А быть может, кому-то это было нужно — подбрасывать в адскую печку новые и новые поленья, разжигая подозрительность, ослабевшую было, когда шла война, сплотившая народ в невиданном единстве и не позволявшая развиваться этим жутким свойствам натуры?
Быть может…
А мы продолжали работать и жить недавним восторгом Великой Победы, под мирным синим небом, отбрасывая дурные предчувствия, и трудились, и шутили, и смеялись, и собирались дружными шумными компаниями, и ездили в отпуск купаться в Крым и на Кавказ, и ходили в театры, и смотрели фильмы, и читали книги, и слушали концерты, и наслаждались просто общениями, без которых жизнь невозможна и скудна…
Таково уж было наше поколение, — не сломить, не поколебать веру в то, что дали давние, ленинские годы…
ПРОГНОЗ И ПРЕДВИДЕНИЕ надвигающихся новых апокалипсических времен, сделанные Борисом Ильичом, подтвердились его собственной судьбой.
Ни у нас, ни у него на все это фантазии недостало.
В начале пятьдесят второго года Збарский был арестован.
Зачем? За что? Как решились снять со священного поста часового?
За месяц до ареста Борис Ильич заболел.
Ночью — внезапный острый приступ холецистита.

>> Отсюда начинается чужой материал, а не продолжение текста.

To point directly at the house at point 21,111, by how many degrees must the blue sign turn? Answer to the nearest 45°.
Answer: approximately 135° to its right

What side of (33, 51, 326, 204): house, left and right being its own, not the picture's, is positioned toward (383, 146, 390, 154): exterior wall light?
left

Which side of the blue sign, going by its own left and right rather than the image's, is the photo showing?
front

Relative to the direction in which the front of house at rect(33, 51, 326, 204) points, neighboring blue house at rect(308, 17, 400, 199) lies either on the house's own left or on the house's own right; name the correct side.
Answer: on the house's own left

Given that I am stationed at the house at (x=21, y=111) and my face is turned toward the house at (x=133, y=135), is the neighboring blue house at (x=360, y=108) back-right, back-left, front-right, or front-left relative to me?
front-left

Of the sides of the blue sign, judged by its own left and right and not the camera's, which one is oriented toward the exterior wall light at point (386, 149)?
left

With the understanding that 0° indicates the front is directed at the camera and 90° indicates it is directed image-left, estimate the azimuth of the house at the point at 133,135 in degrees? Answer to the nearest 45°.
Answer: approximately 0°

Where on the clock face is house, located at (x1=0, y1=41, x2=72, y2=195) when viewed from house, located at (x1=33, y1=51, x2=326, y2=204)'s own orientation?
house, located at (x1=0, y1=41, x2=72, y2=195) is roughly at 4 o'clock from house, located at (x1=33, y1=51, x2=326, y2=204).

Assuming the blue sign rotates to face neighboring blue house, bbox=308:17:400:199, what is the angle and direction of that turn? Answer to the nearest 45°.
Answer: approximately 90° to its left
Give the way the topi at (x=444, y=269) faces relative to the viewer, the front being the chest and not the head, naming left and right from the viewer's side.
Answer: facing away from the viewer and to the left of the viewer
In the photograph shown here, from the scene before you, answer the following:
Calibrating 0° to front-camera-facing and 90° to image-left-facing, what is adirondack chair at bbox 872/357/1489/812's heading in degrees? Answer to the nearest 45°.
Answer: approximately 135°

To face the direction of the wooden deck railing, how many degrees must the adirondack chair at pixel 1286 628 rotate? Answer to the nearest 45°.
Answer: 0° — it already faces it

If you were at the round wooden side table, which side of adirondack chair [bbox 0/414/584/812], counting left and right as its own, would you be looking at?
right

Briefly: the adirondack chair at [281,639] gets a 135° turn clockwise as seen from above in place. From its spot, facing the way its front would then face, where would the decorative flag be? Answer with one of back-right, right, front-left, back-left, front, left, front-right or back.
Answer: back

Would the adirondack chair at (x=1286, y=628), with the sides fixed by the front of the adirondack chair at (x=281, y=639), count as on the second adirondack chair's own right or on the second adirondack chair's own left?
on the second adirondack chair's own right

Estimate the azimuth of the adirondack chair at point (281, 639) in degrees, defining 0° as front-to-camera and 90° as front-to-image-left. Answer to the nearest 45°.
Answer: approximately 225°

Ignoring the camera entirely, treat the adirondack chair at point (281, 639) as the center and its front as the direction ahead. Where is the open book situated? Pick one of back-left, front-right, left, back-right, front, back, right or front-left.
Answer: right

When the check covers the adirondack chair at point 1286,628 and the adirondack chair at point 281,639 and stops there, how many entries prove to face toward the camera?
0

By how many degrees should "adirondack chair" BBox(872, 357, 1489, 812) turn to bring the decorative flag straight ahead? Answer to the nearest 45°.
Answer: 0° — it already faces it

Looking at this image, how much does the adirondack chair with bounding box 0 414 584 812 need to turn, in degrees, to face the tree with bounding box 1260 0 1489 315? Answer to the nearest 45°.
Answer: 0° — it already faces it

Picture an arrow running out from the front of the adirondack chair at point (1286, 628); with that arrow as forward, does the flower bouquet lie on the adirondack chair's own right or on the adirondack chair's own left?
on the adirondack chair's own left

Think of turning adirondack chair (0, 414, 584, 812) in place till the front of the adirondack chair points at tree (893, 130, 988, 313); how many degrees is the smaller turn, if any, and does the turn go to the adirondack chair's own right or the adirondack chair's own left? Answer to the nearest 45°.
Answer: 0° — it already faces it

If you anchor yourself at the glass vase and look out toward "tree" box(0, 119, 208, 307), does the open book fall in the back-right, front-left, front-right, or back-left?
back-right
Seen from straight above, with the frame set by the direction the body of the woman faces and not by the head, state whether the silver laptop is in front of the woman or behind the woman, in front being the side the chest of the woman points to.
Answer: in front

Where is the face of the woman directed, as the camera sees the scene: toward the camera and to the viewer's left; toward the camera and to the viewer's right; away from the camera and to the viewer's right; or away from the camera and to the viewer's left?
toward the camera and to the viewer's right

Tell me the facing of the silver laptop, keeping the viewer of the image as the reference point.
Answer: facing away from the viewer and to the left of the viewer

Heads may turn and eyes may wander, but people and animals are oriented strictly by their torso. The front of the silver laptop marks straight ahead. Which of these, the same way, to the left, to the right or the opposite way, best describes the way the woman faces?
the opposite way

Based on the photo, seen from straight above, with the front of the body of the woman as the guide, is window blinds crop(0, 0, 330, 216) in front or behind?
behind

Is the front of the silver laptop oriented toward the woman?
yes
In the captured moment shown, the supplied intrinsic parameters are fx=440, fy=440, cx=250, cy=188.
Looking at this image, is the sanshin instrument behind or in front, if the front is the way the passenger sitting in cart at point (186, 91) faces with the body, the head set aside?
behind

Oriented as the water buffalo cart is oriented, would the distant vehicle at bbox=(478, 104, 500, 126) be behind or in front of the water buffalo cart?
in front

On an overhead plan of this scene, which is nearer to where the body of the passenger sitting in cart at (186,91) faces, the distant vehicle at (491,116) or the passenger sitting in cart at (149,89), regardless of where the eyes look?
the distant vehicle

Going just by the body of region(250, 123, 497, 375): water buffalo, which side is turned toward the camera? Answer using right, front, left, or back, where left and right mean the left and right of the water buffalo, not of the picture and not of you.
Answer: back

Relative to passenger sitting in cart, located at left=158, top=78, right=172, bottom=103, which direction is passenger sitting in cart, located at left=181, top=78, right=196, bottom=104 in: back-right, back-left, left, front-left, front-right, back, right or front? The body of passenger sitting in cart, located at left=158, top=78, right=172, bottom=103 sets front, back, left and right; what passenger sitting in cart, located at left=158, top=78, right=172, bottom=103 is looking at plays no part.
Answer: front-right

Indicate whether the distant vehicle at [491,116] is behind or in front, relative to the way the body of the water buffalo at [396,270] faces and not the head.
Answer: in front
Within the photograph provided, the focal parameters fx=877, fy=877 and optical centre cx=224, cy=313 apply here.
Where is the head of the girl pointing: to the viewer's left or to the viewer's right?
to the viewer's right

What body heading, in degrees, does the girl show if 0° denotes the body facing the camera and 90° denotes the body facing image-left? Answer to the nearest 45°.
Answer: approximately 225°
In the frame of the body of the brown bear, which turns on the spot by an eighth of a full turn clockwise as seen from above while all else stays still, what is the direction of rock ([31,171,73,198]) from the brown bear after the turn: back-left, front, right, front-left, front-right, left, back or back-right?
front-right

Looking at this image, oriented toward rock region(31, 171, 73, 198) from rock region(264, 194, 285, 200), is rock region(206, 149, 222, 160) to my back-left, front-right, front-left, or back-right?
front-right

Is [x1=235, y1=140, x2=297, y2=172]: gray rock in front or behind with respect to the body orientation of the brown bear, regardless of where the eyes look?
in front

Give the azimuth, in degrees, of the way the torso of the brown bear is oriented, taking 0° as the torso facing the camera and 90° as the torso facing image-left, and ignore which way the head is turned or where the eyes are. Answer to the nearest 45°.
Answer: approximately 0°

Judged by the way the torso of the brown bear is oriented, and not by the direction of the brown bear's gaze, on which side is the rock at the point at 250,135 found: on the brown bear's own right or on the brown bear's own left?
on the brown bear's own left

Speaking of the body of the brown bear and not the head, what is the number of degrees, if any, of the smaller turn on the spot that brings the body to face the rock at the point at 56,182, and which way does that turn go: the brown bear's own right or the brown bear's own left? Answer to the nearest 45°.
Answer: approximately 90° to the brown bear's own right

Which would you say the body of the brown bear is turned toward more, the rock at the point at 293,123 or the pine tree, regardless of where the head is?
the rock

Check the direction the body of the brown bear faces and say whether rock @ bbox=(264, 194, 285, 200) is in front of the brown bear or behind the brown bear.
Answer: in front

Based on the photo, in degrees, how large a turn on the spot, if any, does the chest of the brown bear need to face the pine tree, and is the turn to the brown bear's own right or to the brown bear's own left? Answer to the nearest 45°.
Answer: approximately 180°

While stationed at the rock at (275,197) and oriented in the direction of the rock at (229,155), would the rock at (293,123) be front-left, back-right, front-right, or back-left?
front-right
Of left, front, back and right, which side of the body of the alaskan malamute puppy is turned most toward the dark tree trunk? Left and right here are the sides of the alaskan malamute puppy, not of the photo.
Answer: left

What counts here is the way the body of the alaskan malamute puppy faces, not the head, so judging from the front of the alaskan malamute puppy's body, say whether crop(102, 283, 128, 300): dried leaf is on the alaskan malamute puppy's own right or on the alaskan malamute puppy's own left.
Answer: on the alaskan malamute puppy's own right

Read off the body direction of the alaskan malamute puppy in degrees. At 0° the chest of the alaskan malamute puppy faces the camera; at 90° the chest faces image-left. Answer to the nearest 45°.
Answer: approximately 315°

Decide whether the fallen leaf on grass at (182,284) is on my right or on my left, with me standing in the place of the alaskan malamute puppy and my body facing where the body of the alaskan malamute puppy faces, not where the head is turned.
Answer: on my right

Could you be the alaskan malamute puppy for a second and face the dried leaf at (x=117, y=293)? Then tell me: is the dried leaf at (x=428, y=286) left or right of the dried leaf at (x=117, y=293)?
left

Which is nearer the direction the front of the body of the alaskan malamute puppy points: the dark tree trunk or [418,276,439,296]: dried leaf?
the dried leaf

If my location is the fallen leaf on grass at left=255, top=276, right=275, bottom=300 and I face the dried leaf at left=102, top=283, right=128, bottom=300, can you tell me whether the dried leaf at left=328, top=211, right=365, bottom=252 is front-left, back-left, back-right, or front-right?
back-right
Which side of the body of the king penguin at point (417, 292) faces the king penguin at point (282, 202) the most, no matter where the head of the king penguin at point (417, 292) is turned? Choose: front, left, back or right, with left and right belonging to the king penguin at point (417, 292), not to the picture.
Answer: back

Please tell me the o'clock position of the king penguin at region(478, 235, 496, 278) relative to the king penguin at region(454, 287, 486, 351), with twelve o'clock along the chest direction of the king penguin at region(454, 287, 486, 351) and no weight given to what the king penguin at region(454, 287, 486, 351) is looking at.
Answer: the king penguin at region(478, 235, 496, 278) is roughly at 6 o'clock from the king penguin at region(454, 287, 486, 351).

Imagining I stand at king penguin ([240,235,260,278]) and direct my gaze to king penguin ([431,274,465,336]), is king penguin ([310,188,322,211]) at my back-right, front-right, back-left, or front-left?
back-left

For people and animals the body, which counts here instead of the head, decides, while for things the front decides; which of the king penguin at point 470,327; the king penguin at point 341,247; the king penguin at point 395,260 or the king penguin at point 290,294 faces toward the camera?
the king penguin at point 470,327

Воспаление желчного пузыря.
Уже в девять утра он на операционном столе у А. Н. Бакулева, знаменитого хирурга, собрата Бориса Ильича по академии.
Операция проходит блестяще. Через неделю его, по настоятельной просьбе, транспортируют домой. Состояние удовлетворительное.
Каждое утро начиналось с того, что мы звонили и спрашивали:
— Как здоровье Бориса Ильича?
Евгения Борисовна отвечала односложно:
— Слабость.
Однажды, когда мы позвонили как обычно, Евгения Борисовна на наш вопрос молча повесила трубку.
Решили — нас разъединили. Позвонили снова. Трубка снова была брошена.
Что это могло означать? Неужели — смерть?